YOUR GOAL ▸ Check each line below for "подарка" and report how many have it, nothing else.

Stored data
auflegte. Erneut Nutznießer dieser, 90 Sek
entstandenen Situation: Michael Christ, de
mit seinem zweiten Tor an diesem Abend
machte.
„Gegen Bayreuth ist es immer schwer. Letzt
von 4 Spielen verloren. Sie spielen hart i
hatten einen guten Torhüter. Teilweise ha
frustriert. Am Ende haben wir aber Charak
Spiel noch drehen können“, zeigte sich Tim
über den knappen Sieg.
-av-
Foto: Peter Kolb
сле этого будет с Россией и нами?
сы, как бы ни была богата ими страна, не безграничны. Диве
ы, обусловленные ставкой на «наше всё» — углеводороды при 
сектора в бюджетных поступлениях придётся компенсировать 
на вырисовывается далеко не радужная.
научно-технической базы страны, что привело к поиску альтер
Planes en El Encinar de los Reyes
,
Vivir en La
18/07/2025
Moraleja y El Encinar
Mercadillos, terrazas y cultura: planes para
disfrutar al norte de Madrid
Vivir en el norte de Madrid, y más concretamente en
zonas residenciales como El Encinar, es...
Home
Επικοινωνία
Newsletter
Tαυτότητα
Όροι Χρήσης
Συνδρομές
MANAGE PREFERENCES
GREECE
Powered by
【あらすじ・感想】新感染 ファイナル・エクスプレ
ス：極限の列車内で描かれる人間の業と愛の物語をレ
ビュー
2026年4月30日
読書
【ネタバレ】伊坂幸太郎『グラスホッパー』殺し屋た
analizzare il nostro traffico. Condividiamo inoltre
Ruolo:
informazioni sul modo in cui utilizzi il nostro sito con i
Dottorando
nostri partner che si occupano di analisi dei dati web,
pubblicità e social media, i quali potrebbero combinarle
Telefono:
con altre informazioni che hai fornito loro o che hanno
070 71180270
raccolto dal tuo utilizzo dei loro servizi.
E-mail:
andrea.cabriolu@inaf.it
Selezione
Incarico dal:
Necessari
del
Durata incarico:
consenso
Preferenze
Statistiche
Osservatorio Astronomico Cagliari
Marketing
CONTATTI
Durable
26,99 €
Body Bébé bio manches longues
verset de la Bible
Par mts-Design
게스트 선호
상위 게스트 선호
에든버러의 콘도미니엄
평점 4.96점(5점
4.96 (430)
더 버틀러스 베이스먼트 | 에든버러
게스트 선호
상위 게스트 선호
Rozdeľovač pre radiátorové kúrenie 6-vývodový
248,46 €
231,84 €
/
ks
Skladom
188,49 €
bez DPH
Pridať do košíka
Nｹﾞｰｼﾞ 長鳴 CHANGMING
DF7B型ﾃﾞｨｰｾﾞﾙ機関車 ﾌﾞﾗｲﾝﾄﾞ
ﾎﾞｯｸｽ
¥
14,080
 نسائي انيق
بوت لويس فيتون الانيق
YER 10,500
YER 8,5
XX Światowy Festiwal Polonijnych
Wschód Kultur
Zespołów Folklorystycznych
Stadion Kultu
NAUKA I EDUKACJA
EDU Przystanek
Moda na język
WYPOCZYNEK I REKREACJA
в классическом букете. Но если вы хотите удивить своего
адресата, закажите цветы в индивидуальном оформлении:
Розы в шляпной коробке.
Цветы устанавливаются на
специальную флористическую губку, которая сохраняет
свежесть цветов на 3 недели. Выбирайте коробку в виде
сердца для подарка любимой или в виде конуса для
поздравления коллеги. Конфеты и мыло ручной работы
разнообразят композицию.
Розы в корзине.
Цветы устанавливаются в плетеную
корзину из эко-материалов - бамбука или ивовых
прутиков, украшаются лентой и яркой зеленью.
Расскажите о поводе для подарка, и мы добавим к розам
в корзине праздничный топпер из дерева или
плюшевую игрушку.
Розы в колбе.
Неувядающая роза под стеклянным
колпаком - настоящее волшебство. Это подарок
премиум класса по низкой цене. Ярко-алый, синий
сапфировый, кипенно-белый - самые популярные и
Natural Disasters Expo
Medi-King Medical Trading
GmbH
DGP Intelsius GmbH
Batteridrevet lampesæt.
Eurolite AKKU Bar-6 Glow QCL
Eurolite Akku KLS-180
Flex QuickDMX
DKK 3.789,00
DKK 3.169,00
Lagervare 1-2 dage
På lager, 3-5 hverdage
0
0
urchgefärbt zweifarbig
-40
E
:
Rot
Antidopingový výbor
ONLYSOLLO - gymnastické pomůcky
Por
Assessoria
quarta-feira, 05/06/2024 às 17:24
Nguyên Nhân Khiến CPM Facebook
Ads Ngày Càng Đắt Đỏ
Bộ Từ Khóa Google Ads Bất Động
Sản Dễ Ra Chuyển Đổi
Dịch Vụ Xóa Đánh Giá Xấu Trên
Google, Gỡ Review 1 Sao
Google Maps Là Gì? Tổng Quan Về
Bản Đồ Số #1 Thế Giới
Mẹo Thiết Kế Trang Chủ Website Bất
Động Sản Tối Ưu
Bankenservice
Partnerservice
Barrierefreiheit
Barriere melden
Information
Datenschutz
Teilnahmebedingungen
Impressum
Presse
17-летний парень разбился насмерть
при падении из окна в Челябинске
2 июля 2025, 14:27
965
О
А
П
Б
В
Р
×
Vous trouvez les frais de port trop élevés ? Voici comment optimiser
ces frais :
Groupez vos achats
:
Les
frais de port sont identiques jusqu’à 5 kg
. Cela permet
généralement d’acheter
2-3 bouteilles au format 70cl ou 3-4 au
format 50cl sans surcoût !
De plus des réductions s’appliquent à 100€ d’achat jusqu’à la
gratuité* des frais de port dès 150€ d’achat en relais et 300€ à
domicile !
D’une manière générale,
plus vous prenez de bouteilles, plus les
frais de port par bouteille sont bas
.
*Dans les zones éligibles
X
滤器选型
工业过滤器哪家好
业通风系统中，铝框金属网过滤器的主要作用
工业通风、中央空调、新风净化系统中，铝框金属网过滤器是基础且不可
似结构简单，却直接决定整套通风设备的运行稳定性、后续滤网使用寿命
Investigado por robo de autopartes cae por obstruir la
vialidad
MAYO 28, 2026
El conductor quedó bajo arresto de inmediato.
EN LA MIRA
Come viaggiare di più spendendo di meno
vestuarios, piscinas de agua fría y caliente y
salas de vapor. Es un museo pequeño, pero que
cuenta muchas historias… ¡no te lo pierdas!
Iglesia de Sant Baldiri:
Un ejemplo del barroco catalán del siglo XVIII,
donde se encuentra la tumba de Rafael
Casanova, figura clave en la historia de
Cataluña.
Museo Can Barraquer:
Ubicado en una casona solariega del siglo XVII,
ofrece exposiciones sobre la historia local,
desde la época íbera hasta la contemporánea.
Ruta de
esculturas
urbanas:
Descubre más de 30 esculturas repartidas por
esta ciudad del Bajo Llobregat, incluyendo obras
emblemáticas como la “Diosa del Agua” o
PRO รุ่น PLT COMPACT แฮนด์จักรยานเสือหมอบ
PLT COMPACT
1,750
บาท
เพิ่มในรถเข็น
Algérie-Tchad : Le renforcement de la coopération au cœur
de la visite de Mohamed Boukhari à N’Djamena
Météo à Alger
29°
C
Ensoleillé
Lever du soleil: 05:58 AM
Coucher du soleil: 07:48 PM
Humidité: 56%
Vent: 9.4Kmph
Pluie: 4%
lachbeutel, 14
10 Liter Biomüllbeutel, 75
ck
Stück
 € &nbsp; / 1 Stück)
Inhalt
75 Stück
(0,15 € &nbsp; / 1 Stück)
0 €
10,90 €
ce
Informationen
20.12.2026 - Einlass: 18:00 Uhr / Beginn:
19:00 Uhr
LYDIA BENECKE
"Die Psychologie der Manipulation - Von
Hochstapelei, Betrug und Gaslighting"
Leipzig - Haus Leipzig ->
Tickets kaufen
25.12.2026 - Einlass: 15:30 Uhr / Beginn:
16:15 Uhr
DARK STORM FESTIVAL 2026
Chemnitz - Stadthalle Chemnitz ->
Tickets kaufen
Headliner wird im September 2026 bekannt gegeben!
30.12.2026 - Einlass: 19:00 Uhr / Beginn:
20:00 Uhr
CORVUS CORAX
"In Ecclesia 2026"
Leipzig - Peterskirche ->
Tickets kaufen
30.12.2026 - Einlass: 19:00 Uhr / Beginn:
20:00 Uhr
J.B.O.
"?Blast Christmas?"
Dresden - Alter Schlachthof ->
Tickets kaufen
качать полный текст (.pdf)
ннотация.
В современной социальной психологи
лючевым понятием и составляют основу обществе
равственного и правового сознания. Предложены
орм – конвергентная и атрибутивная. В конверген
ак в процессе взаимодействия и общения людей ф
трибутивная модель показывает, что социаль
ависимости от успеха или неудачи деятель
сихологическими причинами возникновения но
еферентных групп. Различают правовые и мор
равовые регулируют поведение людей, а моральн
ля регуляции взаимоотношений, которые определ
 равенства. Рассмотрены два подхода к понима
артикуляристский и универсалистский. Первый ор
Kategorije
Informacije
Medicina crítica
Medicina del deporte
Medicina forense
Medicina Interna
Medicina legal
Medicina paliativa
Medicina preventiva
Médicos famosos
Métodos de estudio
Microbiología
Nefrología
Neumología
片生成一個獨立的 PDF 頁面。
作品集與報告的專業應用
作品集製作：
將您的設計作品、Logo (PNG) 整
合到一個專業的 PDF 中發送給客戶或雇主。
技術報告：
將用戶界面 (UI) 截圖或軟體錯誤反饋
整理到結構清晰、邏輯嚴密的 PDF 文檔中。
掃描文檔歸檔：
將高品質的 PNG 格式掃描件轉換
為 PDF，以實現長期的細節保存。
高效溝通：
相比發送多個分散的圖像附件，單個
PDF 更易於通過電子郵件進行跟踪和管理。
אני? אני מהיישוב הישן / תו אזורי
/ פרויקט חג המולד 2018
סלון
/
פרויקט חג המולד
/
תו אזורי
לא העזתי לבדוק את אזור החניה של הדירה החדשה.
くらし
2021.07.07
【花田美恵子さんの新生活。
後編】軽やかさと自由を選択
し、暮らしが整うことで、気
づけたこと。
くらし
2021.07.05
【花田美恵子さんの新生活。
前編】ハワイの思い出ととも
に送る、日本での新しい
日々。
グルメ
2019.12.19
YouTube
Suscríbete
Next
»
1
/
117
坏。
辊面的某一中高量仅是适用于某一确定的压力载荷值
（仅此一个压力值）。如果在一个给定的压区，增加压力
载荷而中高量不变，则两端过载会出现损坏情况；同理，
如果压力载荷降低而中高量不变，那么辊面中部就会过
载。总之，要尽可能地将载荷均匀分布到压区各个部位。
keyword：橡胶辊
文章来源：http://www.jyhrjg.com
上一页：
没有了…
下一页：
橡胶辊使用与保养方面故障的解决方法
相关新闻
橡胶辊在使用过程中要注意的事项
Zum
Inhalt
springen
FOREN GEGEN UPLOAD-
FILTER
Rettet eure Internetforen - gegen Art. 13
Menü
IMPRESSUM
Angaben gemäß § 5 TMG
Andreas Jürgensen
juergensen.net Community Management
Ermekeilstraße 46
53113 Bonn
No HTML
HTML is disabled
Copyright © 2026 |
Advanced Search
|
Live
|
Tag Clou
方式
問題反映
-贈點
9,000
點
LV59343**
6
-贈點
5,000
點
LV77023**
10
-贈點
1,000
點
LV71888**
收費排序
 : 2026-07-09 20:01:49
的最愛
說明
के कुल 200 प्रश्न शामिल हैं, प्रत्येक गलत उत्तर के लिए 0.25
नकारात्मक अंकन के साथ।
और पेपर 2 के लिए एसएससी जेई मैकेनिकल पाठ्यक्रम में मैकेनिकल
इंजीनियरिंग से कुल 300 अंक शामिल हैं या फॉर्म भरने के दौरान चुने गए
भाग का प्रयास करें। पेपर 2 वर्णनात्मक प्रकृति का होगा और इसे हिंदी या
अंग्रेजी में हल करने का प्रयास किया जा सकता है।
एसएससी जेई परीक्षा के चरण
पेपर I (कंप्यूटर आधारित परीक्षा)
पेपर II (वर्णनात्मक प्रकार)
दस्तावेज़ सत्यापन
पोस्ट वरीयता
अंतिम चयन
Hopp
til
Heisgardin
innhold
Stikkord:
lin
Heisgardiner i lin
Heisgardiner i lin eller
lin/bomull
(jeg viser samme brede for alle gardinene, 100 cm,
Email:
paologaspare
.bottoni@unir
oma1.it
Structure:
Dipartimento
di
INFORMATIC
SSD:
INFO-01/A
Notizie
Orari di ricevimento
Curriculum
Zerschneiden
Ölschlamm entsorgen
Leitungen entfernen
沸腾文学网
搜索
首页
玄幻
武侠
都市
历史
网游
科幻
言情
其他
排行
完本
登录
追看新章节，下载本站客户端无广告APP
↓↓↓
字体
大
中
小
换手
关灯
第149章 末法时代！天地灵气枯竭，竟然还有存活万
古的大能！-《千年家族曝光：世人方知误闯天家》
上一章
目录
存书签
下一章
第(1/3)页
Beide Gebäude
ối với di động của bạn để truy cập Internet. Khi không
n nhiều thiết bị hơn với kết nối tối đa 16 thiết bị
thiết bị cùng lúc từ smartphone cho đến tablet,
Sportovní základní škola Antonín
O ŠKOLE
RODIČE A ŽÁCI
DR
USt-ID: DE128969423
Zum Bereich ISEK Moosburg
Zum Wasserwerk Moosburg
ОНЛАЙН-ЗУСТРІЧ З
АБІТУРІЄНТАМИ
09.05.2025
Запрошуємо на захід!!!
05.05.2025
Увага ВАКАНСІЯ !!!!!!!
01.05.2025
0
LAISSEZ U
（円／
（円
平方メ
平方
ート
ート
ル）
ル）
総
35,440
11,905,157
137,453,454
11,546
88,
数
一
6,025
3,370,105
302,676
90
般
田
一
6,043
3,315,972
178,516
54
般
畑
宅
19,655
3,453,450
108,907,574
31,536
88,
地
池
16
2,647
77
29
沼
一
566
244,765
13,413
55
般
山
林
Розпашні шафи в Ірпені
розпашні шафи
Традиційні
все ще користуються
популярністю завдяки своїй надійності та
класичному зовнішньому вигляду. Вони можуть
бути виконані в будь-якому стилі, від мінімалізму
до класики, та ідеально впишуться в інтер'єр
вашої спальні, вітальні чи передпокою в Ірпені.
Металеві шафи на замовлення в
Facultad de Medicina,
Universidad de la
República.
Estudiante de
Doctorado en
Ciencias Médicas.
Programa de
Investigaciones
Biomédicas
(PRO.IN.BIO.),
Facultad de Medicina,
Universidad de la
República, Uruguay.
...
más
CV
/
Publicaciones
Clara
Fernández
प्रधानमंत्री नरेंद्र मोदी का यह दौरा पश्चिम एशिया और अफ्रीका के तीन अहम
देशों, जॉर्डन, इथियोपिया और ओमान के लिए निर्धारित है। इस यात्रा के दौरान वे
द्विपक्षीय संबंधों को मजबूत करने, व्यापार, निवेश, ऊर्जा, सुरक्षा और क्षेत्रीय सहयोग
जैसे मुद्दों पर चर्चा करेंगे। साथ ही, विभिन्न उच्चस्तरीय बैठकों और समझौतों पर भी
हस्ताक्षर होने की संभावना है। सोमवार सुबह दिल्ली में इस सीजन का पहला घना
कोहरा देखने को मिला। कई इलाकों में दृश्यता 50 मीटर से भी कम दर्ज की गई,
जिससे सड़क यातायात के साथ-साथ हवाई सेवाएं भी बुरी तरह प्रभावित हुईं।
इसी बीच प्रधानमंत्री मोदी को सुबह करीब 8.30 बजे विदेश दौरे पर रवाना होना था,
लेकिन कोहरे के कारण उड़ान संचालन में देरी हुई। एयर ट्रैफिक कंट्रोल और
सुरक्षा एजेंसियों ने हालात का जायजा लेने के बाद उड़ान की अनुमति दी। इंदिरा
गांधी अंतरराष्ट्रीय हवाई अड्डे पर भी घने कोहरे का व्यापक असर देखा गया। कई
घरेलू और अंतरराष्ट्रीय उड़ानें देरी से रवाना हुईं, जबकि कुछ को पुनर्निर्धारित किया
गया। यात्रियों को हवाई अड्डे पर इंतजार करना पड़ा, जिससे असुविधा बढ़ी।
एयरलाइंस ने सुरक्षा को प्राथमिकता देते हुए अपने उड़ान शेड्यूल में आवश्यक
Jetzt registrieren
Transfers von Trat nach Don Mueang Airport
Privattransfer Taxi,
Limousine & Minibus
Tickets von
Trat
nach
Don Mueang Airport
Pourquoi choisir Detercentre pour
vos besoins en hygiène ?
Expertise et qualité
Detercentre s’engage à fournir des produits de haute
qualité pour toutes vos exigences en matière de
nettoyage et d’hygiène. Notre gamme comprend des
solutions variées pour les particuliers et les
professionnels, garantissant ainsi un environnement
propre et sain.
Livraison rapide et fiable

RESPONSE AREA ▸ 2